What the task requires
Reproduce the entries that follow exactly, dropping each image.

Data records

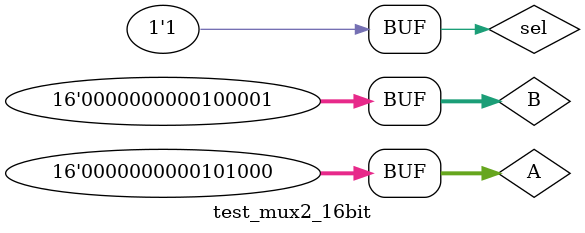
<source format=v>
`timescale 1ns / 1ps


module test_mux2_16bit;

	// Inputs
	reg [15:0] A;
	reg [15:0] B;
	reg sel;

	// Outputs
	wire [15:0] X;

	// Instantiate the Unit Under Test (UUT)
	mux2_16bit uut (
		.A(A), 
		.B(B), 
		.sel(sel), 
		.X(X)
	);

	initial begin
		// Initialize Inputs
		A = 40;
		B = 33;
		sel = 0;

		// Wait 100 ns for global reset to finish
		#100;
        
		// Add stimulus here
		sel =1;
	end
      
endmodule


</source>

Final answer
<source format=v>
`timescale 1ns / 1ps


module test_mux2_16bit;

	// Inputs
	reg [15:0] A;
	reg [15:0] B;
	reg sel;

	// Outputs
	wire [15:0] X;

	// Instantiate the Unit Under Test (UUT)
	mux2_16bit uut (
		.A(A), 
		.B(B), 
		.sel(sel), 
		.X(X)
	);

	initial begin
		// Initialize Inputs
		A = 40;
		B = 33;
		sel = 0;

		// Wait 100 ns for global reset to finish
		#100;
        
		// Add stimulus here
		sel =1;
	end
      
endmodule


</source>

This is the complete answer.